Auschwitz y la realización del ateísmo
(por Fernando Yupanqui)
El sexagésimo aniversario de la liberación de Auschwitz ha hecho pensar, seguramente a muchos, que las condiciones que llevaron al hombre a semejante catástrofe siguen estando al orden del día, que las víctimas han cambiado de dirección, pero siguen ahí. Es claro que todo sigue su curso, entre otras cosas, porque la gran y única respuesta a las víctimas, como escribió alguna vez el teólogo alemán J. B. Metz, sólo podría venir de una aún ausente "conversión antropológica".Ello no ha sido aún posible, ante todo, tanto por el nefasto triunfo del ateísmo como por el fundamentalismo mítico y pagano de "cristianismos" como el estadounidense.
Pareciera que el ateísmo se ha consagrado, en las sociedades desarrolladas capitalistas capitalismo y ateísmo son realidades simultáneas-, históricamente desde el inicio de la Modernidad, en el siglo XVI, como una opción "no-religiosa" totalmente válida, objetiva, y carente de toda superstición. Entretanto, la identidad, por así decirlo, del vínculo ateo con la realidad interpersonal y política, es decir, la identidad del ateo, pareciera realizarse como una suerte de panacea basada sobre todo en un pensamiento radical del "yo" como inmanencia, como lógica de la apropiación de un ser únicamente referido a sí, o como autonomía total, si hablamos desde el cartesianismo más obvio o desde el Nietzsche más reaccionario, para quien todo mundo verdadero, todo bien y todo mal, se ha convertido en una vacía fábula infantil, irresponsable e inmoral en la que todo está permitido para los "señores".
Pero preguntémonos entonces: ¿qué significa ser ateo? ¿Cómo se relaciona un ateo con el mundo, con el prójimo ante todo, con la realidad del ser en general? (Y no digo de ninguna manera que dejar de ser ateo implique ser cristiano) La respuesta, para quien haya hurgado un poco en la historia, se ilumina desde un acontecimiento histórico sin precedentes y desafortunadamente muy clarificador: el Exterminio, Auschwitz, la Shoah.

■ Tarea: Copia sin cambios el fragmento del texto sobre Auschwitz y el ateísmo que va desde "Auschwitz y la" hasta "como el estadounidense.", ambos incluidos. Para responder, utiliza únicamente el texto.

■ Registros enumerados:
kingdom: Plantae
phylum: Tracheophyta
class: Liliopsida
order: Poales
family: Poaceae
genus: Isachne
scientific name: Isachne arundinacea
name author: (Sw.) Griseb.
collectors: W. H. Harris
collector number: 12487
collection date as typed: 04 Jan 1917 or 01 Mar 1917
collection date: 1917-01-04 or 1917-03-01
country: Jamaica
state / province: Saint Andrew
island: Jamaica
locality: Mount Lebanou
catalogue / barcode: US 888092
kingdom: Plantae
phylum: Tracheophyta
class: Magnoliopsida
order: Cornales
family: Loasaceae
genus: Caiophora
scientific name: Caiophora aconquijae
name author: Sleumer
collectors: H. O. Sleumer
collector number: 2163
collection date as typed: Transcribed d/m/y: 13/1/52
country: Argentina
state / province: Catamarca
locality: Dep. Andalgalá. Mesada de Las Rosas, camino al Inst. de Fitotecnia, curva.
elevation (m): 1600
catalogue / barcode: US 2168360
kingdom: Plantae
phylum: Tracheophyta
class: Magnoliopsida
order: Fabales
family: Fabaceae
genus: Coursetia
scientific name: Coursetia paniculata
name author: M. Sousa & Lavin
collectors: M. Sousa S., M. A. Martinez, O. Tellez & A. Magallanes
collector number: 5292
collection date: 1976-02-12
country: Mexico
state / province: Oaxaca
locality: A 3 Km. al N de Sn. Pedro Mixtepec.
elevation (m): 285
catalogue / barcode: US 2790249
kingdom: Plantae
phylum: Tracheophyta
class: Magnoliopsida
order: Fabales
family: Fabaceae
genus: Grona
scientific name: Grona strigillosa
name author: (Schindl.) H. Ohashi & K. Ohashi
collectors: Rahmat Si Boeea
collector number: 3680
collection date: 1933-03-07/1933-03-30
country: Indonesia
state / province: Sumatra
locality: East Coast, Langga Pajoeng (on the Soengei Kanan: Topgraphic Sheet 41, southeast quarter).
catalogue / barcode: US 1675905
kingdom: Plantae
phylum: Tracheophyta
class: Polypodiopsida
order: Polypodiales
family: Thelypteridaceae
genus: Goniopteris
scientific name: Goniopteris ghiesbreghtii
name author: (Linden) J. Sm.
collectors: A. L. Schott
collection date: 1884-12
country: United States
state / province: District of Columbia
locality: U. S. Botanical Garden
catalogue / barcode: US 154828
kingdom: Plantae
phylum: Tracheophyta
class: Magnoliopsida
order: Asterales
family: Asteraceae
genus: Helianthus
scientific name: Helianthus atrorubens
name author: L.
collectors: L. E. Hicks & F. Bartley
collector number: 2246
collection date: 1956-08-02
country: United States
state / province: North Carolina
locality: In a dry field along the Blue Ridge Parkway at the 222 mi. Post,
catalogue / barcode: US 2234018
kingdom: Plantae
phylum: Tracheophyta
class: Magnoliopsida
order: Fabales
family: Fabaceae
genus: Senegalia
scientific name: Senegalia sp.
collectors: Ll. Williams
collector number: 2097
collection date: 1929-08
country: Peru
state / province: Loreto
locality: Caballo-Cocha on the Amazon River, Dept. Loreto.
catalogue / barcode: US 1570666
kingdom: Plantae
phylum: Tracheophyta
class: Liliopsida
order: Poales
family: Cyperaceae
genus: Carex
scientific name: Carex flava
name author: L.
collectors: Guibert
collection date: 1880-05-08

■ Solución:
Auschwitz y la realización del ateísmo
(por Fernando Yupanqui)
El sexagésimo aniversario de la liberación de Auschwitz ha hecho pensar, seguramente a muchos, que las condiciones que llevaron al hombre a semejante catástrofe siguen estando al orden del día, que las víctimas han cambiado de dirección, pero siguen ahí. Es claro que todo sigue su curso, entre otras cosas, porque la gran y única respuesta a las víctimas, como escribió alguna vez el teólogo alemán J. B. Metz, sólo podría venir de una aún ausente "conversión antropológica".Ello no ha sido aún posible, ante todo, tanto por el nefasto triunfo del ateísmo como por el fundamentalismo mítico y pagano de "cristianismos" como el estadounidense.